I have a situation where a mother and daughter farm under a partnership agreement. The daughter wants to develop the farm and will need to mortgage the farm. At the moment the mother has a life interest and the daughter and her sister are the remaindermen. The mother wishes to remain in the farm house. I am concerned about this being a PET and whether or not they would get APR , I am also concerned about CGT. Does anyone have any other suggestions of ways in which farms secure loans . The only other alternative would be the sale of the farm.

Collette Hodkinson

CPH Solicitors

(Carlton Collister) #2

A number of issues are raised here and there is insufficient information to provide other than pointers and the following is not exhaustive:

  1. A trust can usually borrow funds (provided that the trust instrument has this power) and this will be a matter of finding an appropriate lender, or perhaps being able to locate the appropriate person within the lender. There will be additional complexity for the lender and associated cost, but I have clients using Barclays and Lloyds, so I am sure that other lenders will also be available to deal if it meets their criteria.
  2. As a life interest trust, the repayment of capital on borrowings will need to be considered and might be funded by a loan by the life tenant, but care is needed to document this appropriately (for example, it might be interest-free and repayable on demand).
  3. Self evidently, whether Inheritance Tax reliefs remain available following development depend on the nature of the development and the structure of the business. APR can be lost on the farmhouse if it is no longer of a character appropriate to the farming trade.
  4. Capital Gains Tax is only an issue if property is transferred from the trust. Provided that all conditions are met, holdover relief should be available on property that is a trading asset or qualifies for APR. This might suggest that property is transferred from the trust prior to development, if it is to be subsequently developed for a non-qualifying purpose, so that holdover relief would be denied.
  5. If property is transferred from the trust this will be a PET, and although relief may be available at the time of transfer, this may be lost if the donee does not qualify for relief on the donor’s death.
  6. Depending upon how the the factors in the BPR cases of Farmer and Brander might be applied to the current situation, a continuing partnership structure might allow some development, with BPR being available at 50% on property not qualifying for APR.

Carlton Collister
landtax llp

(Simon James Northcott) #3

If the debt is secured against the farm, this will reduce the reliefs, and may do so now even if not secured against the farm.

Simon Northcott

(Paul Saunders) #4

Carlton has identified the potential for APR to be restricted.
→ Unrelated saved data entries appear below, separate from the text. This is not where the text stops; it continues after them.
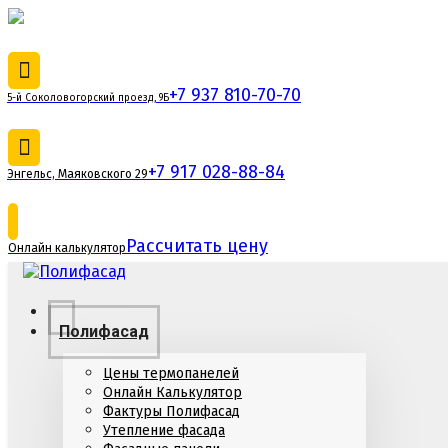
+7 937 810-70-70
5-й Соколовогорский проезд, 9Б
+7 917 028-88-84
Энгельс, Маяковского 29
Рассчитать цену
Онлайн калькулятор
Полифасад
Цены термопанелей
Онлайн Калькулятор
Фактуры Полифасад
Утепление фасада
When considering development of property which qualifies for APR, it is important to remember that APR only applies to the agricultural value of the land in question. If the land is valued at, say £2,000 an acre for agricultural purposes, but £100,000 an acre as development land, APR will be limited to a maximum of £2,000 an acre.

If there is likely to be a significant uplift in value with no corresponding uplift in available IHT reliefs, it might be appropriate to consider winding up the trust with the land passing to the remaindermen, thus trying to secure the maximum APR relief before initiating any development. However, this could be allowing the “tax tail” to “wag the dog”!